WHAT IS REQUIRED: Retype each entry below exactly as it stands.

Saved entries:
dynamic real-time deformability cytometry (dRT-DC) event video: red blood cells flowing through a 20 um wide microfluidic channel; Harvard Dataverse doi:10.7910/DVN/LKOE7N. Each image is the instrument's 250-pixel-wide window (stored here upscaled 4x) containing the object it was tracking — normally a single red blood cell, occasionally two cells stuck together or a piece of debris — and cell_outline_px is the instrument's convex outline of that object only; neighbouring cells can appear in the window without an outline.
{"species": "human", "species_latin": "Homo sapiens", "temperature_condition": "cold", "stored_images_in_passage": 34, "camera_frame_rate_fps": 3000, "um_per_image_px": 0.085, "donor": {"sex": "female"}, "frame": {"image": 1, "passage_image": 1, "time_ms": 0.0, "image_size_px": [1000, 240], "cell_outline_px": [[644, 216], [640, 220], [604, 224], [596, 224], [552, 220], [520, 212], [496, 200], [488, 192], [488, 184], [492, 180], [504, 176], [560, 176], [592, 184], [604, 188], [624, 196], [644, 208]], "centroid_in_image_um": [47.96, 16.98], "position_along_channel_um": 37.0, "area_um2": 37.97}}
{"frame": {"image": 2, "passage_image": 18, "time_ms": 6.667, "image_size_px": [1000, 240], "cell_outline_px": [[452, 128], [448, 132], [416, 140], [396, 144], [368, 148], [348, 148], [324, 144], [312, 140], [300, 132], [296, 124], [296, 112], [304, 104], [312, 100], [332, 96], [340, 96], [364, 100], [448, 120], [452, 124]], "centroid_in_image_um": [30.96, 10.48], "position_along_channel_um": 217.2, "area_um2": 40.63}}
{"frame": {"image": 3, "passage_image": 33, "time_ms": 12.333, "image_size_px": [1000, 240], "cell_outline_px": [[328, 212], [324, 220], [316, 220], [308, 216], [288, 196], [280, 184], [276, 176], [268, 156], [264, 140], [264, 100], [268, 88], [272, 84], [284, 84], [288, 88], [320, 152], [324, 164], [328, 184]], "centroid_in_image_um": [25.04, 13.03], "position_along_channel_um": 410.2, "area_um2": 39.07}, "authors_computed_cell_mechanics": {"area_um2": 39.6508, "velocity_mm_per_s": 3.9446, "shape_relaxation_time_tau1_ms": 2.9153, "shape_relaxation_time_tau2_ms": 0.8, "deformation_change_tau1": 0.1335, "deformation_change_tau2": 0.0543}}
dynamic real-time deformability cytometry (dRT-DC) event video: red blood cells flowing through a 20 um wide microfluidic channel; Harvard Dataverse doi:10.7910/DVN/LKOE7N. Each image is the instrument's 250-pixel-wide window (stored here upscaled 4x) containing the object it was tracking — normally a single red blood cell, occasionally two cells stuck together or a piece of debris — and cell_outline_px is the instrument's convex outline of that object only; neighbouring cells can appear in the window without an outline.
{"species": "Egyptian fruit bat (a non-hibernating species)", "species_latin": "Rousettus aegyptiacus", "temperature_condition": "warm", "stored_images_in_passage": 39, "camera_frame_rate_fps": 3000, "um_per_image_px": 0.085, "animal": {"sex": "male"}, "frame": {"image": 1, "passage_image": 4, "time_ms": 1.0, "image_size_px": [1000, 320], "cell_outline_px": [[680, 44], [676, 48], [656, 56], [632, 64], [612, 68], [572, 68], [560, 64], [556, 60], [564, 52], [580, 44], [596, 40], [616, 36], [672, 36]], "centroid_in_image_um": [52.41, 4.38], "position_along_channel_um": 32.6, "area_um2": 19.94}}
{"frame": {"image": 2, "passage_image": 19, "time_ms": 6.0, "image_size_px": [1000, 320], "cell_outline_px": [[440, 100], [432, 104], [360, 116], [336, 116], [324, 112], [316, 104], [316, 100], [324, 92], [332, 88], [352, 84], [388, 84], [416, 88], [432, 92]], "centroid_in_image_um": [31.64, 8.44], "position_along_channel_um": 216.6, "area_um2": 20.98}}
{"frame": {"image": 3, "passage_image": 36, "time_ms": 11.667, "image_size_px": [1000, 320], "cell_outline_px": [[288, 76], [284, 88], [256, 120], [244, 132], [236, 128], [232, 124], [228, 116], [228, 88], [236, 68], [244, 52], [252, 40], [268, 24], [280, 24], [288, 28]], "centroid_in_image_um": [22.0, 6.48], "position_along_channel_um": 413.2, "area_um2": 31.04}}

WRITTEN SOLUTION:
dynamic real-time deformability cytometry (dRT-DC) event video: red blood cells flowing through a 20 um wide microfluidic channel; Harvard Dataverse doi:10.7910/DVN/LKOE7N. Each image is the instrument's 250-pixel-wide window (stored here upscaled 4x) containing the object it was tracking — normally a single red blood cell, occasionally two cells stuck together or a piece of debris — and cell_outline_px is the instrument's convex outline of that object only; neighbouring cells can appear in the window without an outline.
{"species": "human", "species_latin": "Homo sapiens", "temperature_condition": "cold", "stored_images_in_passage": 34, "camera_frame_rate_fps": 3000, "um_per_image_px": 0.085, "donor": {"sex": "female"}, "frame": {"image": 1, "passage_image": 1, "time_ms": 0.0, "image_size_px": [1000, 240], "cell_outline_px": [[644, 216], [640, 220], [604, 224], [596, 224], [552, 220], [520, 212], [496, 200], [488, 192], [488, 184], [492, 180], [504, 176], [560, 176], [592, 184], [604, 188], [624, 196], [644, 208]], "centroid_in_image_um": [47.96, 16.98], "position_along_channel_um": 37.0, "area_um2": 37.97}}
{"frame": {"image": 2, "passage_image": 18, "time_ms": 6.667, "image_size_px": [1000, 240], "cell_outline_px": [[452, 128], [448, 132], [416, 140], [396, 144], [368, 148], [348, 148], [324, 144], [312, 140], [300, 132], [296, 124], [296, 112], [304, 104], [312, 100], [332, 96], [340, 96], [364, 100], [448, 120], [452, 124]], "centroid_in_image_um": [30.96, 10.48], "position_along_channel_um": 217.2, "area_um2": 40.63}}
{"frame": {"image": 3, "passage_image": 33, "time_ms": 12.333, "image_size_px": [1000, 240], "cell_outline_px": [[328, 212], [324, 220], [316, 220], [308, 216], [288, 196], [280, 184], [276, 176], [268, 156], [264, 140], [264, 100], [268, 88], [272, 84], [284, 84], [288, 88], [320, 152], [324, 164], [328, 184]], "centroid_in_image_um": [25.04, 13.03], "position_along_channel_um": 410.2, "area_um2": 39.07}, "authors_computed_cell_mechanics": {"area_um2": 39.6508, "velocity_mm_per_s": 3.9446, "shape_relaxation_time_tau1_ms": 2.9153, "shape_relaxation_time_tau2_ms": 0.8, "deformation_change_tau1": 0.1335, "deformation_change_tau2": 0.0543}}
dynamic real-time deformability cytometry (dRT-DC) event video: red blood cells flowing through a 20 um wide microfluidic channel; Harvard Dataverse doi:10.7910/DVN/LKOE7N. Each image is the instrument's 250-pixel-wide window (stored here upscaled 4x) containing the object it was tracking — normally a single red blood cell, occasionally two cells stuck together or a piece of debris — and cell_outline_px is the instrument's convex outline of that object only; neighbouring cells can appear in the window without an outline.
{"species": "Egyptian fruit bat (a non-hibernating species)", "species_latin": "Rousettus aegyptiacus", "temperature_condition": "warm", "stored_images_in_passage": 39, "camera_frame_rate_fps": 3000, "um_per_image_px": 0.085, "animal": {"sex": "male"}, "frame": {"image": 1, "passage_image": 4, "time_ms": 1.0, "image_size_px": [1000, 320], "cell_outline_px": [[680, 44], [676, 48], [656, 56], [632, 64], [612, 68], [572, 68], [560, 64], [556, 60], [564, 52], [580, 44], [596, 40], [616, 36], [672, 36]], "centroid_in_image_um": [52.41, 4.38], "position_along_channel_um": 32.6, "area_um2": 19.94}}
{"frame": {"image": 2, "passage_image": 19, "time_ms": 6.0, "image_size_px": [1000, 320], "cell_outline_px": [[440, 100], [432, 104], [360, 116], [336, 116], [324, 112], [316, 104], [316, 100], [324, 92], [332, 88], [352, 84], [388, 84], [416, 88], [432, 92]], "centroid_in_image_um": [31.64, 8.44], "position_along_channel_um": 216.6, "area_um2": 20.98}}
{"frame": {"image": 3, "passage_image": 36, "time_ms": 11.667, "image_size_px": [1000, 320], "cell_outline_px": [[288, 76], [284, 88], [256, 120], [244, 132], [236, 128], [232, 124], [228, 116], [228, 88], [236, 68], [244, 52], [252, 40], [268, 24], [280, 24], [288, 28]], "centroid_in_image_um": [22.0, 6.48], "position_along_channel_um": 413.2, "area_um2": 31.04}}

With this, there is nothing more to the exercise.